◆ Metin parçası:

▼

# Duyuru > Ya TURAN, Ya ÖLÜM >  Kızılderililer ve Türkler Akraba mı?

## turukbil

Kızılderililer ve Türkler Akraba mı?

Sibel Akçakaya 


Arizona'da yaşayamaya başladığımdan beri ilgi çekici Kızılderili kültürü ile tanıştım. Kızılderiler ilel ilgili yardım çalışmalarina katılan Amerika'li arkadaşım sayesinde ise Arizona'da 'Indian Reservation ' denilen birçok Kızılderili yerleşim bölgesini ziyaret etme şansına sahip oldum. 

Kızılderililer ile ilgili bilgim artarken Kızılderililer'in Türkler'le olan ilişkisini öğrendim. Gerçekten de herhangi bir Kızılderili kasabasına gittiğinizde göçebe Türklerin yaşantısına benzer yaşam sekilleri ile karşılaşıyorsunuz. 

Daha da araştırınca karşıma ilginç saptamalar çıktı. Ancak tarih ile ilgili
konuşmak ve yorum yapmak ciddiyet gerektiren bir alan özellikle de
günümüzdeki çıkar çatışmalarına alet edildiğini düşünürsek.. Dolayısıyla kişilerin dilden dile anlattığı tarihten çok birtakım gerçeklerle desteklenmiş tarihe inanmak daha akılcı benim için. 

Ben ne tarih konusunda uzmanım ne de Kızılderililer konusunda. www.turkcedünya.com adlı sitede bu konuya bir bölüm ayrılmış. Bence
dünyadaki her insan zaten birbirinin kardeşi, hepsi tek ve aynı soydan
gelme, ancak tek bir kaynaktan gelen insanoğlunun nasıl bu kadar
farklı nesillere bölunduğunu görmek ve anlamak inanılmaz heyecan
verici. Bu konuda daha çok araştırma yapıp, sizi ve kendimi daha da
aydınlamaya çalışacağım.

Kızılderililer Türk Mü?

İndiana üniversitesinden Amerikalı Profesör Denis Sinor Sibirya
Türklerinden Tunguz kabileleri ve Yukagir'lerin Tunç çağı evrelerinden
beri Kızılderililerle ortak bir kültüre sahip olduklarını tespit
etmiştir.

▲

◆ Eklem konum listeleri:
▼

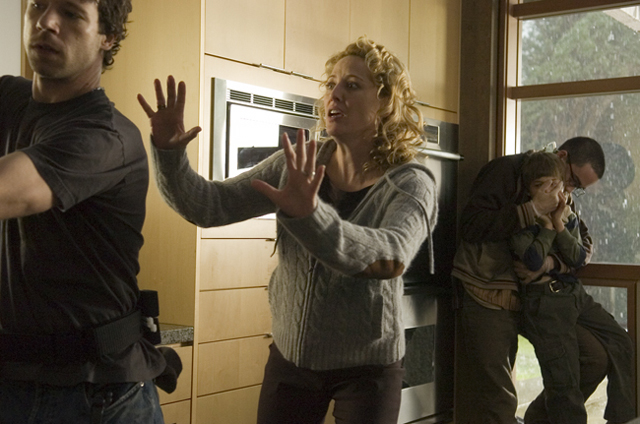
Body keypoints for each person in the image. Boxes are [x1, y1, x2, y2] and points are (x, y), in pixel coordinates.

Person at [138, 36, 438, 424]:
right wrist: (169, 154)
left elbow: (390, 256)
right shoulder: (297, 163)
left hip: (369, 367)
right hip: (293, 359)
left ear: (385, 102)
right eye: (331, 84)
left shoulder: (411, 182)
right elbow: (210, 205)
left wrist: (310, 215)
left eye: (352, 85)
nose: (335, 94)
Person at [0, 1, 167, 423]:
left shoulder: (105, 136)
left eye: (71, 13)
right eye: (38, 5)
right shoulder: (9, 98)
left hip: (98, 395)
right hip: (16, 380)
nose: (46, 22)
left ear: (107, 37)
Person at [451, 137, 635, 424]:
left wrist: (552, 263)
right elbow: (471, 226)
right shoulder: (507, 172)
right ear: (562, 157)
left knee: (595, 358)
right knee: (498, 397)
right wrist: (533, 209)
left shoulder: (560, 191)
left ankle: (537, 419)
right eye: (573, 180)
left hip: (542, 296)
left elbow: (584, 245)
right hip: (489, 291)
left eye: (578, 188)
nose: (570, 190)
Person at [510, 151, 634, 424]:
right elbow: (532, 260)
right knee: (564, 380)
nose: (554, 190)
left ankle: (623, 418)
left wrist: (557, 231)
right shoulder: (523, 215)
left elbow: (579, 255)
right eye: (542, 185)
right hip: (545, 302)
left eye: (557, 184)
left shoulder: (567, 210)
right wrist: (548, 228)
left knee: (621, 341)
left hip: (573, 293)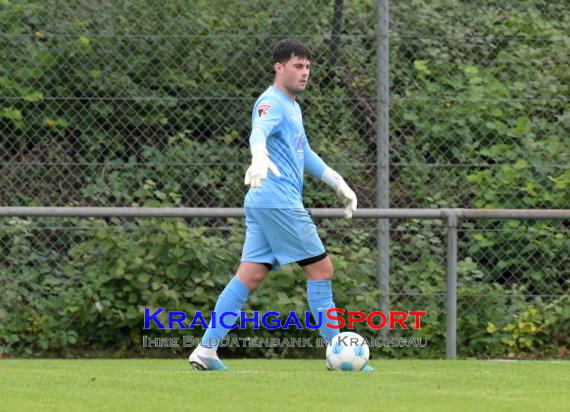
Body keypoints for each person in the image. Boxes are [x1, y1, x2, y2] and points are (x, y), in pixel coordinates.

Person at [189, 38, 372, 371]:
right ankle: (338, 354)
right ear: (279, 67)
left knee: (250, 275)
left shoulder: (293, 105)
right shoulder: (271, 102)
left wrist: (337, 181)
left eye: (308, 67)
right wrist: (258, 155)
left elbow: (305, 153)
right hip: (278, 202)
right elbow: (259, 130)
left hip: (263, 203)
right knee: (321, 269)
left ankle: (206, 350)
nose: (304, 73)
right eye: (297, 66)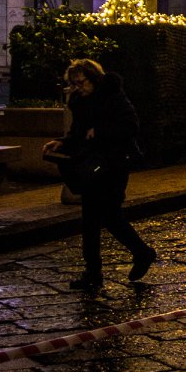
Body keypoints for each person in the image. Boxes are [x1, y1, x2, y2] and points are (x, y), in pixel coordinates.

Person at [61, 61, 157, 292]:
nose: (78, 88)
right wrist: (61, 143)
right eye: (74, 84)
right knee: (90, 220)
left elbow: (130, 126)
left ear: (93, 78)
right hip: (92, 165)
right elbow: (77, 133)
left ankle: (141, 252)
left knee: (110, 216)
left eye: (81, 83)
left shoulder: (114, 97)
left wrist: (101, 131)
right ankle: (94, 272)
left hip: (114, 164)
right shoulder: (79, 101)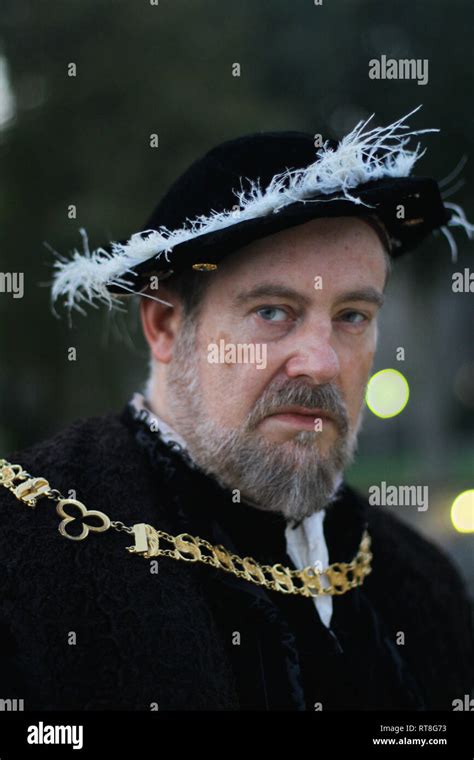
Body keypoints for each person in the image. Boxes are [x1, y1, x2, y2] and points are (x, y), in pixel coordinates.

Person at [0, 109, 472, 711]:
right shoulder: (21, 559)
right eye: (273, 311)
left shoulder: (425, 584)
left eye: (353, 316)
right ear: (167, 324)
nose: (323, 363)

▲
▼

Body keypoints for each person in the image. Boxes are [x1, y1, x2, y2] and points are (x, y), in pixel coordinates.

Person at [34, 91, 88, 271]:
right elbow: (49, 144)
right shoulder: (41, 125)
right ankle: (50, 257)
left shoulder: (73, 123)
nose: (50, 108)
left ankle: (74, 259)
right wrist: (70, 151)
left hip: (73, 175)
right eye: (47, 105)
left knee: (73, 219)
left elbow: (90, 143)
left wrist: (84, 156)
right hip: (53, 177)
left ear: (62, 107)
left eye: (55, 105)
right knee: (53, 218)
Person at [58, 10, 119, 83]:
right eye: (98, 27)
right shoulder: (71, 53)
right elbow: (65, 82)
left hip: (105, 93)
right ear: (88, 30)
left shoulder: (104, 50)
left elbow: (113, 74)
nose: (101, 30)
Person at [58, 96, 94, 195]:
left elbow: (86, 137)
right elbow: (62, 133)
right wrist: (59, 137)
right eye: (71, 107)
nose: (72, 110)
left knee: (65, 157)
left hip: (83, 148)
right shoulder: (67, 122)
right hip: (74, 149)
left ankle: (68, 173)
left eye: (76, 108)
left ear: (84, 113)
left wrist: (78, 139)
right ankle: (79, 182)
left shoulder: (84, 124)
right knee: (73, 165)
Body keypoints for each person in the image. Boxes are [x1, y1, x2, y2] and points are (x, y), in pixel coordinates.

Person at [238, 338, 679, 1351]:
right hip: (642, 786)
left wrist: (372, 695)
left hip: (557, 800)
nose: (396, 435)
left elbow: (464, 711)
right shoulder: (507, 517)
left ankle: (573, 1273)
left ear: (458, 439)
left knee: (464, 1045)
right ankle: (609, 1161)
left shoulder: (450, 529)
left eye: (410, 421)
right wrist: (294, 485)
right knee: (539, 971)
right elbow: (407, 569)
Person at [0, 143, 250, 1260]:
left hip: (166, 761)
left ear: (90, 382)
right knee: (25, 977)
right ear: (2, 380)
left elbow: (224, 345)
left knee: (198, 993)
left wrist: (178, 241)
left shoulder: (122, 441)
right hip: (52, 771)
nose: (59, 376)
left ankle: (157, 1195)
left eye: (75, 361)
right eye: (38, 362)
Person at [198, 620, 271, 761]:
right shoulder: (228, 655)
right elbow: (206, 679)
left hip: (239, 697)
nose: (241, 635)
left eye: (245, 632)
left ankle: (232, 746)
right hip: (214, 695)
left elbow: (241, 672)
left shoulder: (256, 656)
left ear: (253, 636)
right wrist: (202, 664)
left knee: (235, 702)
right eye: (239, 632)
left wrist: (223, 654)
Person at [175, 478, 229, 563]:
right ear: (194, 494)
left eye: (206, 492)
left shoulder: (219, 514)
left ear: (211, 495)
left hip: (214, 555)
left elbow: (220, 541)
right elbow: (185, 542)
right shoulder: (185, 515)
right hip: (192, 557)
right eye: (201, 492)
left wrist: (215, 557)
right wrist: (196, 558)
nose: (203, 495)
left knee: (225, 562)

▲
▼

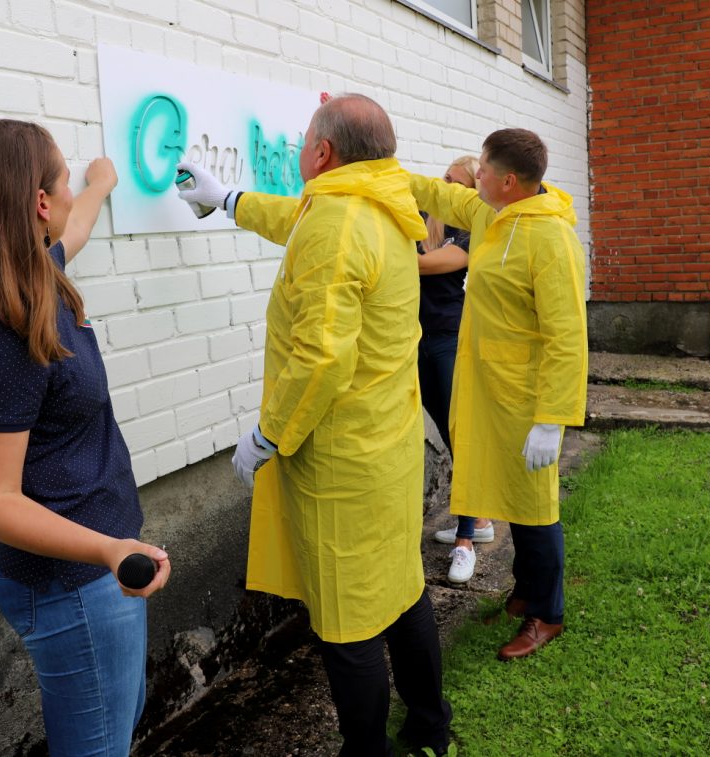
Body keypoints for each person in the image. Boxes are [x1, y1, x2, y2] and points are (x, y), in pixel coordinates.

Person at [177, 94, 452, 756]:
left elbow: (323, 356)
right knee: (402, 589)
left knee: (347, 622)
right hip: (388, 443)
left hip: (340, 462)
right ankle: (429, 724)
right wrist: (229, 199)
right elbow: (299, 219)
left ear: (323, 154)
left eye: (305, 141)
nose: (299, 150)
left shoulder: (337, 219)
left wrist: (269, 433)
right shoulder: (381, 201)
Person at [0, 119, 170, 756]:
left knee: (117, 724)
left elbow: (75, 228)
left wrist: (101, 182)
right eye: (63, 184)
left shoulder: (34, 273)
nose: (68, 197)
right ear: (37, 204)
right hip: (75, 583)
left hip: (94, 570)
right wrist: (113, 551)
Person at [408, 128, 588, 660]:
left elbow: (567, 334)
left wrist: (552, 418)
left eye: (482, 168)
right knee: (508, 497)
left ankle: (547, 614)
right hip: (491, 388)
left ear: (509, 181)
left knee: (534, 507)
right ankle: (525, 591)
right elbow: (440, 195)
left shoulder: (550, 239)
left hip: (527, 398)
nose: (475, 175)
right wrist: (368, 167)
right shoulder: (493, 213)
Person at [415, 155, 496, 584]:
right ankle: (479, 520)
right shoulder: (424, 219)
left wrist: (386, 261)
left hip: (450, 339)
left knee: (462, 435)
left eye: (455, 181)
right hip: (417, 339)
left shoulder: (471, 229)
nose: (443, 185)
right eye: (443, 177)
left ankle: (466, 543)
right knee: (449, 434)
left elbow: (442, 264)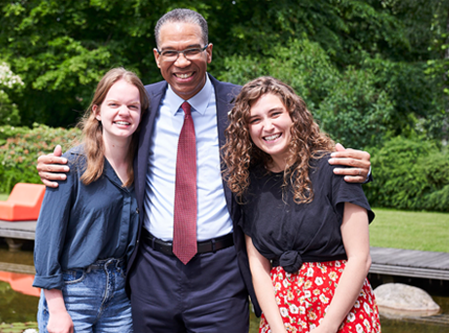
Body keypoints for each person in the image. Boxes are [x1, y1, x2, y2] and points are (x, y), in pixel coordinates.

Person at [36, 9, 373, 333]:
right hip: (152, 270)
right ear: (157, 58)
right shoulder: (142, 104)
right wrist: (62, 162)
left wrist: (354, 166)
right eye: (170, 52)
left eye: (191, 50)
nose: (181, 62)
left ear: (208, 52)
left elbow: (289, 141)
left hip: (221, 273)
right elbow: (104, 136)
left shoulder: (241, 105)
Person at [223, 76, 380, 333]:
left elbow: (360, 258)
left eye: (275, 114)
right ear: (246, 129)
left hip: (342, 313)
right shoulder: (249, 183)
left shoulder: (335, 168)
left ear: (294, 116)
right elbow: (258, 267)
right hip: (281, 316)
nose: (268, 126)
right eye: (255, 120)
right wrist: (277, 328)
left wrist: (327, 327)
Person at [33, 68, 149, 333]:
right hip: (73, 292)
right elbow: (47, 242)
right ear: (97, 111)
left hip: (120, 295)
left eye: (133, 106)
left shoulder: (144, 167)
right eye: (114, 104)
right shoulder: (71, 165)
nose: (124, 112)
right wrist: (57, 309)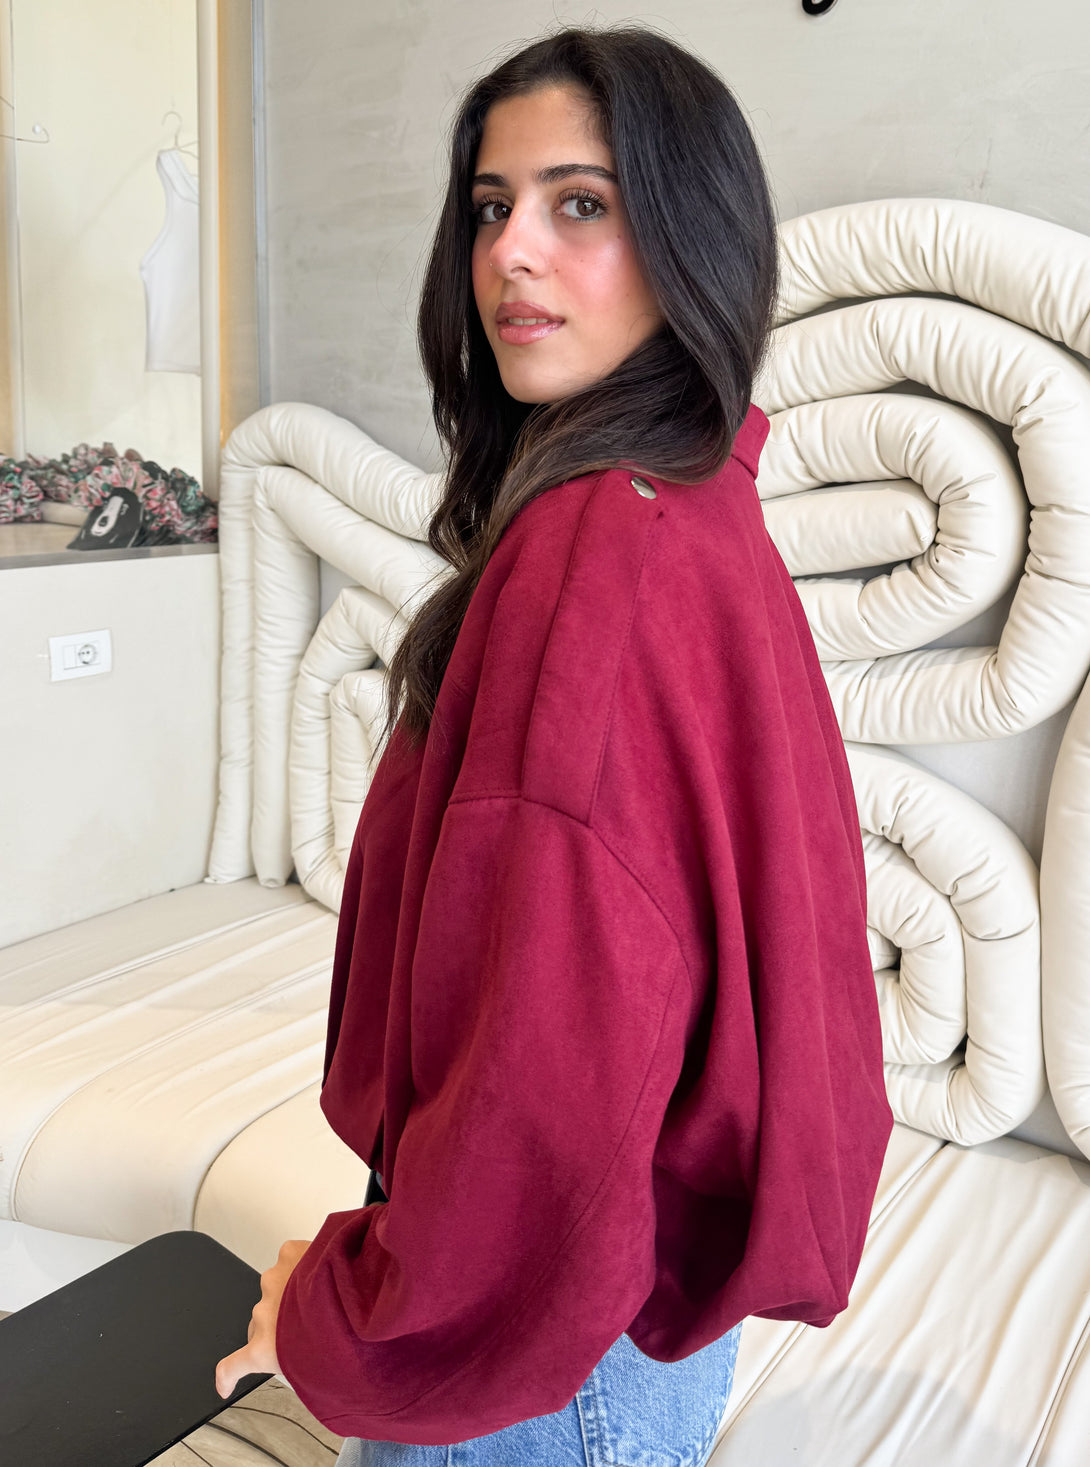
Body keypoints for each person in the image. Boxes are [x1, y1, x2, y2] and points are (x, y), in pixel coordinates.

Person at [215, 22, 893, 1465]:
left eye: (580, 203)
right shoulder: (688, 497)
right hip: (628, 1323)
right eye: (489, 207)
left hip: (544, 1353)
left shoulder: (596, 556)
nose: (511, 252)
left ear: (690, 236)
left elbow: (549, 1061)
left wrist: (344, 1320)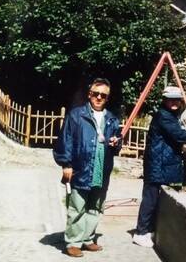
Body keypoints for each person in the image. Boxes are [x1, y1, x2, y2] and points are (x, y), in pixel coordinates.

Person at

▲

◆ Görev yönergeleri:
1 – Kızılderililer ile Türkler hakkındaki metinde adı geçen coğrafi yer adlarını, her birini yalnızca bir kez yazarak sıralayın.
2 – Kızılderililer ile Türkler hakkındaki metni, son cümlesinden sonra devam ettirin.
Kayıtlar, metinden bağımsız ayrı bir malzemedir.

◆ Beklenen yanıtlar:
1 – Arizona, Amerika, İndiana, Sibirya

2 –
Huş ağacından oyulmuş kayıklar, Pirok yani deri, ağaç kabukları örtülerek yapılmış barınaklar ya da Kızılderililerin yarı küresel (Wigwam) veya konik(tepec) çadırları tipinde ortak kültürler, önünde yarık bulunan hafif giysi türleri, 
makosenler, karlı ormanlarıntemel ulaşım aracı kayak gibi donanımlar tespit etmiştir. (Erken iç Asya Tarihi- Prof. Dr. Sinor- S. 102)" 
(Tanrının Türkleri- Cilt.1- S.314- Semih Tufan Gülaltay)

"Sümer Tanrıçası İnanna'yı sembolize eden İnanna'nın "Ay kayığı" simgesi olan hilal şeklindeki, boğaza takılan kolyeye Tork denilmektedir. Anadolu'da Hitit devleti kurulmadan evvel yaşayan Tork-lar (Torkom) Hitit devleti sonrası kralları Pamba devrinde Hititlere boyun eğmek zorunda kalmışlardı. 
(The Hitites-Gurney-Pelican-U.S.A.) (Age. Sayfa:315)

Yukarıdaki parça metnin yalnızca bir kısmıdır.